Microsoft locked me out of my Skype account by enabling an old phone number as two factor out of the blue. I hadn't used that number for 10 years.

So disappointing since it was my only point of contact with lots of old friends.

This happened to me with LinkedIn (during a job search!) when my phone that had 2FA on it stopped booting entirely (Pixel 3a). Support had no reason they wouldn't simply contact me via the contact methods on my profile to reset 2FA, so I'm in limbo right now.

To be fair, they want me to email pictures of my driver's license to recover the account, which they pinky-promise they'll delete afterwards. I'm not willing to do that, given I didn't have to provide any ID to sign up in the first place. So now I'm looking into having this form they sent to me notorized so I can get access back. What a mess.

That just sounds like 2FA working as intended to me.

Interesting take!

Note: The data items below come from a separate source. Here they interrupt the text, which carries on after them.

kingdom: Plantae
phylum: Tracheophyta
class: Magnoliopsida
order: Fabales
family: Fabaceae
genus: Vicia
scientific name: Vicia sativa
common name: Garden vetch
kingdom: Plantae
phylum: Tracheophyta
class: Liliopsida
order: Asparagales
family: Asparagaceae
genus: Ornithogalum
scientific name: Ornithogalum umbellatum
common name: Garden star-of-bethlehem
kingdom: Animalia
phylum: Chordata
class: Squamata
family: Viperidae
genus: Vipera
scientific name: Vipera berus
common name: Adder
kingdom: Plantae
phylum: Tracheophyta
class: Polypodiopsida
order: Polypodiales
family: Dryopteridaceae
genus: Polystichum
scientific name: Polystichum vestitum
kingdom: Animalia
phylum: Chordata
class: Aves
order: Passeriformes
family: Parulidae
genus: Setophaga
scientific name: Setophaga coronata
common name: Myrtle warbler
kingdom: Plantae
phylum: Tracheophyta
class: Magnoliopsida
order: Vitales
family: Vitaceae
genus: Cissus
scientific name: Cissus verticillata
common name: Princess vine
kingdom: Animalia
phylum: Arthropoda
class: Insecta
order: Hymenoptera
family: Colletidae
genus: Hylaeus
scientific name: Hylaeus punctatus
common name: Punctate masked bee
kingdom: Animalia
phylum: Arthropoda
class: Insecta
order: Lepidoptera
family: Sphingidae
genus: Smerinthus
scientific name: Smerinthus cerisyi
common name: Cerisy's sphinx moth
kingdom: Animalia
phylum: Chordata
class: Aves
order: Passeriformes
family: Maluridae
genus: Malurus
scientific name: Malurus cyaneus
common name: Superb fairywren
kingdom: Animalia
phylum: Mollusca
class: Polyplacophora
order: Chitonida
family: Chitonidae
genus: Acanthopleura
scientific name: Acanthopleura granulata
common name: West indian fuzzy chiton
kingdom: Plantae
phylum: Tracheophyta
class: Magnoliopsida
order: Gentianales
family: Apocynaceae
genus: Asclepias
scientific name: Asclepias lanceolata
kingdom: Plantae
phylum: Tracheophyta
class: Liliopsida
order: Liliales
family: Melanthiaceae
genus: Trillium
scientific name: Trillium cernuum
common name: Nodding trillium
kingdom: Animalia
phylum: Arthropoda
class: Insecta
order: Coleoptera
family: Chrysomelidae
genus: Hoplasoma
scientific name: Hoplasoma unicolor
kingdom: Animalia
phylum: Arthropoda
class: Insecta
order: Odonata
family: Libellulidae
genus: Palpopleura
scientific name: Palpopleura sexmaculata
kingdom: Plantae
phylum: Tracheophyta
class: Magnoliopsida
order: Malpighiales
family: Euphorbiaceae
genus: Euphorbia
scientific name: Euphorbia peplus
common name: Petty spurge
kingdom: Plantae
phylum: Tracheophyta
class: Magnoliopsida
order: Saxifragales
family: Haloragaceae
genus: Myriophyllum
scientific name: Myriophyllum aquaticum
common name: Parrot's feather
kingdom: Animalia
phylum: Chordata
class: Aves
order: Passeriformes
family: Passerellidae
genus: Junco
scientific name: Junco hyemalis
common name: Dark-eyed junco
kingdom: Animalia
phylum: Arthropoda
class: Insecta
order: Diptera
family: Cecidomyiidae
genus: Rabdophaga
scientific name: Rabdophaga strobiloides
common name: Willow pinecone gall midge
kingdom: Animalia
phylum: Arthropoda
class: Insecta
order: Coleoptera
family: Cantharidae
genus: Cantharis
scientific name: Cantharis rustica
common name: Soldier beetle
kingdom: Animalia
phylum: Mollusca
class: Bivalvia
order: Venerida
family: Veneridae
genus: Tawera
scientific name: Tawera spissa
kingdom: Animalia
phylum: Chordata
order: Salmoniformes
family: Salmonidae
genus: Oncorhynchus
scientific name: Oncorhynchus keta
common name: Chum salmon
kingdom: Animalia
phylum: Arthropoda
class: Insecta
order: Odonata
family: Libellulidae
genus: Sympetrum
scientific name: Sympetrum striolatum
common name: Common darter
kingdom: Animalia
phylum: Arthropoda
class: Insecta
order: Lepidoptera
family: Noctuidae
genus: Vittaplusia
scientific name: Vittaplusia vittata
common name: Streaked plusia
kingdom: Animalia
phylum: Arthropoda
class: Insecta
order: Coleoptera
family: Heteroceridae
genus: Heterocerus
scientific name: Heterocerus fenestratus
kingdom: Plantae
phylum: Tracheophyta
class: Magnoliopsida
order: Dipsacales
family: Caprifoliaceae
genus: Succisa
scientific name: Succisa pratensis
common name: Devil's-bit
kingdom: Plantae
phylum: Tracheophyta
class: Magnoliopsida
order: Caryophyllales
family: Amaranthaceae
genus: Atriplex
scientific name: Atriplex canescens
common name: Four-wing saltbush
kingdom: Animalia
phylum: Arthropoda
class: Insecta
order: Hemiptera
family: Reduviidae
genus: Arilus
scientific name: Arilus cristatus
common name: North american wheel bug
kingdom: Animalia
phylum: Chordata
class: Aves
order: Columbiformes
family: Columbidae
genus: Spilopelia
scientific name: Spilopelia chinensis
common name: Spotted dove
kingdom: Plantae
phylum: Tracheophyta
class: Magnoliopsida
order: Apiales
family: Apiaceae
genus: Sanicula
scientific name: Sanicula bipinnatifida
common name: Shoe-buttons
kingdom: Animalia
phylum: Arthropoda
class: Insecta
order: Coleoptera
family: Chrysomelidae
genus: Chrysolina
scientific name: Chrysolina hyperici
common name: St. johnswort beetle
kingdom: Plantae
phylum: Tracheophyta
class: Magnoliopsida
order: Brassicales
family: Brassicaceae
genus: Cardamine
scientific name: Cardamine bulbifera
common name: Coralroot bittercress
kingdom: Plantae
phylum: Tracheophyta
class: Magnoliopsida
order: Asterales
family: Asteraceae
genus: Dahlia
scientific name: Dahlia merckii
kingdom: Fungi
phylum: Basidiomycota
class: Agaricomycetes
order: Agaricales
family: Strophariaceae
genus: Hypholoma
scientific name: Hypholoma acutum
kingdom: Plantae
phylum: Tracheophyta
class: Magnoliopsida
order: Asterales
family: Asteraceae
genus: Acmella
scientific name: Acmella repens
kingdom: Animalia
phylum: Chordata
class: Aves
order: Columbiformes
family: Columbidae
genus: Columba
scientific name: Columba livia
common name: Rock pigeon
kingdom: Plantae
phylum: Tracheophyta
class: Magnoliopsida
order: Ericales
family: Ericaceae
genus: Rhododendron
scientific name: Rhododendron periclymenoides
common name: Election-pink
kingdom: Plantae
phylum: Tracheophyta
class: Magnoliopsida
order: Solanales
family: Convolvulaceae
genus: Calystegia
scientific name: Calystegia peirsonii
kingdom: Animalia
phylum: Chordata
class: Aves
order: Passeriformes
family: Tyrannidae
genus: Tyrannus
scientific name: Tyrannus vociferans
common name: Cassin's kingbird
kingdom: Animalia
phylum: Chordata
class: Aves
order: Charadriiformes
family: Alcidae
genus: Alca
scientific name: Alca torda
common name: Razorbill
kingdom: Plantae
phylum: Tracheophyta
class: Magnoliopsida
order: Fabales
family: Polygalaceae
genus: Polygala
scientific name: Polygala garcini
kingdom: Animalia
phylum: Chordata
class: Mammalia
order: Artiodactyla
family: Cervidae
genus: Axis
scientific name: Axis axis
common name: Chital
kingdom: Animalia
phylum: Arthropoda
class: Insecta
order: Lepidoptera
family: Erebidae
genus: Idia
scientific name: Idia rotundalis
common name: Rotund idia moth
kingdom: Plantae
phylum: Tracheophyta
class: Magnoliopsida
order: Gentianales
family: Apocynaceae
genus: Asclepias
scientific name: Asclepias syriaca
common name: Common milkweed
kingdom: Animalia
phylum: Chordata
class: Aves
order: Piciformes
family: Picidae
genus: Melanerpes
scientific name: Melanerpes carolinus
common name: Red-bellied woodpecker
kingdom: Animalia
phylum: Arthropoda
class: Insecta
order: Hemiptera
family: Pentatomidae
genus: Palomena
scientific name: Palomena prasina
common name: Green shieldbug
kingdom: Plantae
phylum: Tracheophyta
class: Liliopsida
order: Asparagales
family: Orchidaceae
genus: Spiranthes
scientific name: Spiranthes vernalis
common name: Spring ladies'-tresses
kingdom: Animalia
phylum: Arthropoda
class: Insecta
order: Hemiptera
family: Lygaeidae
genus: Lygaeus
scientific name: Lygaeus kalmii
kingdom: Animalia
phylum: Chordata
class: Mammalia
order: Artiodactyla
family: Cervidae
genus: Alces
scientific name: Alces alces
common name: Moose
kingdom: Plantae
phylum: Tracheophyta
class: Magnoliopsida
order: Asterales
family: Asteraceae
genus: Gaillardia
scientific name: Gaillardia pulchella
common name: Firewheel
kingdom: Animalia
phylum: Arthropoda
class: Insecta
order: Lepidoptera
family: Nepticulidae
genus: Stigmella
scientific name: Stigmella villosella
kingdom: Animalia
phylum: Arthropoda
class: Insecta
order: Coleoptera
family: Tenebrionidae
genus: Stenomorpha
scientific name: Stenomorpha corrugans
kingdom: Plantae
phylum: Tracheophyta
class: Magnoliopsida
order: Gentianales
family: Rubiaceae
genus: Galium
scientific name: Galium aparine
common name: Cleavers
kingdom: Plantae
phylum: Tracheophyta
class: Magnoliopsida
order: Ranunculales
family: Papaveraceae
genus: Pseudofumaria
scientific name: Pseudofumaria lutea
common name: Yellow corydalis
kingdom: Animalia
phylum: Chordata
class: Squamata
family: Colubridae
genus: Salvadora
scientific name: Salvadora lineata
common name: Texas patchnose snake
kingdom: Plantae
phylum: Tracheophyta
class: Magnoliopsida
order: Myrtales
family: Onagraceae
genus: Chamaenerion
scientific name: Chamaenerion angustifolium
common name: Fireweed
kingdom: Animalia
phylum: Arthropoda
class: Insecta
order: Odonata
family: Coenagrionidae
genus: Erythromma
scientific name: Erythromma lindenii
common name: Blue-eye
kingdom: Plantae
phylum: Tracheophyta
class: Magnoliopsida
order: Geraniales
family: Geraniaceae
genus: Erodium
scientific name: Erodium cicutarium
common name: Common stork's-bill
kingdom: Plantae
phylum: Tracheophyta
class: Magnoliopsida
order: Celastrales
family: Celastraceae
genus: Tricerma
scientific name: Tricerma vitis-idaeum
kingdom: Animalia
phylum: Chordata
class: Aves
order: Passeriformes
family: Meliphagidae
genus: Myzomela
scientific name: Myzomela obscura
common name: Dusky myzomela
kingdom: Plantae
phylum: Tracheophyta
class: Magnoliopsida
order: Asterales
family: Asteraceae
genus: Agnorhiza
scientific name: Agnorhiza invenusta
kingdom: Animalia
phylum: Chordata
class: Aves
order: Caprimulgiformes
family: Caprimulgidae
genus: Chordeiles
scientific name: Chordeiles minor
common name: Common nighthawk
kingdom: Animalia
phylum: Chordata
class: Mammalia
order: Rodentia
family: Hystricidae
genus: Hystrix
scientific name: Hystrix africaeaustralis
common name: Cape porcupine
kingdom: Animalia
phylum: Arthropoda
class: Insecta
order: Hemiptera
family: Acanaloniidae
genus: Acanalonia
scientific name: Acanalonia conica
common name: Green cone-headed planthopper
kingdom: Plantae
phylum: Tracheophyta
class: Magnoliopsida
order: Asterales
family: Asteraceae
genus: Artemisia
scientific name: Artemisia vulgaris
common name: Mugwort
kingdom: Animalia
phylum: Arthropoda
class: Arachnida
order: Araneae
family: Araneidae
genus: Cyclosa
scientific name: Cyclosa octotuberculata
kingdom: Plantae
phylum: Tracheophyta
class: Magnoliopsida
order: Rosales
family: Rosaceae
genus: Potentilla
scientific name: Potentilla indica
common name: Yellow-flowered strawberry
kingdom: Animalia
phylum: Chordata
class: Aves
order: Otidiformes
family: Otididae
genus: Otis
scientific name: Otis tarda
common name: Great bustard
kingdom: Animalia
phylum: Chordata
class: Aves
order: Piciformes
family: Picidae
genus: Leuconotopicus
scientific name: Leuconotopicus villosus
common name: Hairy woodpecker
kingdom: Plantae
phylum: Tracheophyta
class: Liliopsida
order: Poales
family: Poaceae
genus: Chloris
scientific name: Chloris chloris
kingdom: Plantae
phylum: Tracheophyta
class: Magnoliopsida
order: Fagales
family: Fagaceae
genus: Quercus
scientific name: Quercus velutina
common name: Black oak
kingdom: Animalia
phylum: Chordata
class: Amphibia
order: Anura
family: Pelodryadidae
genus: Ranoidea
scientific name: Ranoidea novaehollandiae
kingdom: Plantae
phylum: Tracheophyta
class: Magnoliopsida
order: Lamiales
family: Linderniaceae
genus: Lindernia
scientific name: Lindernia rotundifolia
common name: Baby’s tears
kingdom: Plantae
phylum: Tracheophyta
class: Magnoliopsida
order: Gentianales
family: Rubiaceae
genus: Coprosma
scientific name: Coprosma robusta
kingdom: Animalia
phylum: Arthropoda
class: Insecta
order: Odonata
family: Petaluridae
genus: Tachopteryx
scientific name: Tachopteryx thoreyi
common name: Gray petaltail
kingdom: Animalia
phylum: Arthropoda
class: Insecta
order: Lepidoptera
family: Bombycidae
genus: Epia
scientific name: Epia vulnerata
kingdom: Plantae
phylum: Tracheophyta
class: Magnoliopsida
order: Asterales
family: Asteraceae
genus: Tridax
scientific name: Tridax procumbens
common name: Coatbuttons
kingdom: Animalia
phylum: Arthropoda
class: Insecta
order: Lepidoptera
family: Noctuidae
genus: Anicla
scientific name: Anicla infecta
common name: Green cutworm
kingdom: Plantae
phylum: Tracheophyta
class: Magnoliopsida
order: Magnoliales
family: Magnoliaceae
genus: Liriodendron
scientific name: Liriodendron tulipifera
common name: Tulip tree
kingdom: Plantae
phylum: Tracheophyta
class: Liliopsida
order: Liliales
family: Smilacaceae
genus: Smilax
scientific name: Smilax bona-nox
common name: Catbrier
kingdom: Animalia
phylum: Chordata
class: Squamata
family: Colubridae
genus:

Escalating the information being demanded to recover the account beyond that used to sign up is not something I can really get on board with.

That's what 2FA means though: once you enable it you need both factors to authenticate, whether or not you had them when you first signed up. I agree that if they required you to switch to 2FA at some point, even though it wasn't required when you signed up, that's abusive. But not being able to log in without your phone or other something-you-have credential is the whole point of 2FA.

How do folks recover when 2FA fails?

Edit: nevermind, I'm sure I'm wrong about this, and it's offtopic anyway. Apologies!

> How do folks recover when 2FA fails?

Reset codes, as in some entities will provide you with a page/image/etc. with ~10 codes on it when you enable 2FA, which can each be used once in place of the code generated by the 2FA token, letting you get into the account to, e.g. set up a new 2FA token/method.

Phone numbers aren't 2FA and are susceptible for this reason.